June is a month of the year which brings uncertainty for many a beekeeper, but for those in rural areas in particular. June is the beginning of the summer season when the spring flowering plants and trees shed their blooms having been pollinated and now begin to form seeds but the main flow of summer flowering blooms has yet to begin. This period is referred to as the June Gap.

At this time of year Honey bee colonies are approaching their peak in worker population in readiness for the summer flow, Queens are laying at a prolific rate and colonies have many larva to feed. A reduction in incoming nectar and pollen as the spring flowers cease but the summer flowers have yet to peak can leave large colonies struggling to feed themselves.

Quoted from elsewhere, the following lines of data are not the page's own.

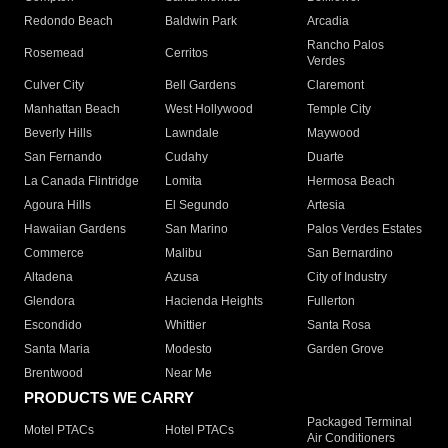
Redondo Beach
Baldwin Park
Arcadia
Rancho Palos
Rosemead
Cerritos
Verdes
Culver City
Bell Gardens
Claremont
Manhattan Beach
West Hollywood
Temple City
Beverly Hills
Lawndale
Maywood
San Fernando
Cudahy
Duarte
La Canada Flintridge
Lomita
Hermosa Beach
Agoura Hills
El Segundo
Artesia
Hawaiian Gardens
San Marino
Palos Verdes Estates
Commerce
Malibu
San Bernardino
Altadena
Azusa
City of Industry
Glendora
Hacienda Heights
Fullerton
Escondido
Whittier
Santa Rosa
Santa Maria
Modesto
Garden Grove
Brentwood
Near Me
PRODUCTS WE CARRY
Packaged Terminal
Motel PTACs
Hotel PTACs
Air Conditioners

The June Gap is often felt the most in rural areas dominated by agriculture. The plentiful hawthorn blooms of hedgerows, hedgerow trees and gluts of autumn sown Oil Seed Rape are largely over by June but the summer wild flowers are not yet at their peak and the Heather bloom is still many weeks away.

In urban areas the June Gap is rarely felt because our towns and cities contain an abundance of exotic plants which bloom throughout June filling the gap in forage availability.

In urban gardens and other green spaces, Privet hedges are coming into bloom. Beekeepers loath Privet because its nectar produces a bitter tasting honey that is unpalatable to most but for the bees Privet can help see them through the brief June dearth. Other garden shrubs important as sources of nectar in urban areas include Hebe, Choiysia, Pyracantha and Cotoneaster – all are popular with bees and are widely planted in urban car parks, and amenity areas around housing developments. Shrubs like Ceonothus provide an abundance of yellow pollen and include several varieties which flower throughout June.

Residential neighbourhoods contain many exotic trees which flower after our native species have ceased flowering. These include Sweet Chestnut, and  Laburnum alongside native Limes. In urban areas with milder microclimates our native Limes will flower much earlier than in rural areas or the north of the country where July is their usual season. The same is also true of Bramble which in towns and cities grows in abundance along railway sidings and brownfield sites.

Such gardens also contain many blooming annuals and perennials at this time of year. Plants such as Geraniums, Campanulas, Thymes, Sage, Valerian, Perennial Corn Flower, Wall flowers, Osteospurmums and Giant echiums are in bloom attracting large numbers of bees. As June progresses Lavender, Echinops, and Escalonia will come into flower all of which are also popular with bees.

Another advantage to beekeepers in urban areas include the widespread planting of Cherry and Laurel species. These shrubs and small trees will have ceased flowering but they produce leaves with extra floral nectaries at their base and in some species smaller outlets along the serrated leaf edge. When moisture levels in the soil combine with warm sunny weather these plants can produce more sugars through photosynthesis than they require so they exude the surplus sugars through these extra floral nectaries. In times of shortage bees along with other insects will visit these plants to collect the sugary waste excreted from these extra floral outlets.

Away from urban centres there are a number of plants common in rural areas which also produce extra floral nectary’s which will be visited by bees. These include Bracken, plentiful in the countryside around the New Forest. Bees will also take advantage of the sticky secretions produced by Aphids as they suck the sap of broadleaf trees. These alternative sources of forage can make life a little easier for our honey bees during this time of shortage.

We can all do our bit to help the bees and other pollinators during the brief June dearth by ensuring our parks and green spaces are well stocked with the appropriate plants.